Pick the right image channel. High-resolution borehole image logs ship as both static and dynamic normalisations, and the choice is not cosmetic — dynamic imagery preserves the local contrast that makes a sinusoid legible, and downstream that single choice is the difference between a model that learns and one that does not. The patching pipeline must match and carry the correct channel through; a mismatched or low-range channel silently degrades every patch it touches.
Guard the input distribution. Real binary wireline log files are not clean. We routinely saw logs whose pixel values arrived in a corrupted 0–15 range instead of the expected 0–255, and a depth axis that disagreed between the log-file header and the operator's interpretation by hundreds of metres in places. None of that is the model's problem to solve — it is the patching pipeline's job to detect, flag, and reconcile before a single tensor is written. The cheapest place to catch a data fault is upstream of the dataset, not in a confusing validation curve three days later.
Why the order of operations matters
Step back and the shape of the argument is the real takeaway. The sequence is: measure the feature-size distribution, derive the patch height from it, choose a stride small enough to keep features whole and multiply the data, preserve full azimuthal width, normalise targets, validate the channel, QC the raster — and only then hand tensors to the transformer. Every step is a data-engineering decision made before the model's first forward pass, and each one caps what the model can achieve no matter how good the architecture is. An 800-pixel patch derived from a real size distribution is not the same artefact as an 800-pixel patch picked because it is a round number: the first contains whole sinusoids by construction, the second only by luck.
This is the part of applied subsurface ML that never makes the architecture diagram, and it is the part that most often decides whether the project works. The transformer is interchangeable. The dataset is not.
Key takeaways
- A processed high-resolution borehole image log is a ~690,000x360-pixel raster weighing about 1.5 GB. No transformer ingests it whole: self-attention is quadratic in sequence length, supervision is sparse and local, and one un-patched well is only one training sample.

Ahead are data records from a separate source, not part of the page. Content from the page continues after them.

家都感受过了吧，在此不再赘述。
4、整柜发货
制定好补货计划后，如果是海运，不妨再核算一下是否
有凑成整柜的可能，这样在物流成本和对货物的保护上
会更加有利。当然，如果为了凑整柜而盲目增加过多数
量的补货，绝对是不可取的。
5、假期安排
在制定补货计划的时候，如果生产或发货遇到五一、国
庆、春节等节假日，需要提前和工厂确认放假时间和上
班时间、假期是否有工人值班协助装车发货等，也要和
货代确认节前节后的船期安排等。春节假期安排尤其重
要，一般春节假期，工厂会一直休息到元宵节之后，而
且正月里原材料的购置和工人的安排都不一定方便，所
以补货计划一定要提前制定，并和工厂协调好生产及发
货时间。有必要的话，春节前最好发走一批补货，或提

- The 800-pixel (~2.2 m) patch height is a DATASET decision read off the data, not a hyperparameter. It is fixed by the feature-size distribution: average fracture ~2 m, average bedding ~0.25 m, and >95% of sinusoids under 2 m fit whole inside 800 pixels — so the model sees complete sine waves to regress dip and azimuth from.
- The long tail forces the compromise: the tallest fractures reach ~9 m (~3,200 px), four patch-heights. Sizing the patch to contain those few percent would quadruple every tensor and break the memory budget, so 800 px is the principled tradeoff.
- A 40-pixel stride (much smaller than the 800-pixel patch) keeps almost every sinusoid whole in some window and multiplies a handful of wells into thousands of patches — the count a data-hungry set predictor needs. The cost is heavy overlap, so split by well/depth interval, never by random patch.
- The rest of the binary-log-to-tensor contract is underrated: normalise depth/dip/azimuth to 0-1 so no parameter dominates the L1 loss, carry the correct (dynamic) image-log channel, and QC the raster for corrupted 0-15 pixel ranges and depth-axis disagreements before writing a single tensor. These upstream choices cap the model's ceiling regardless of architecture.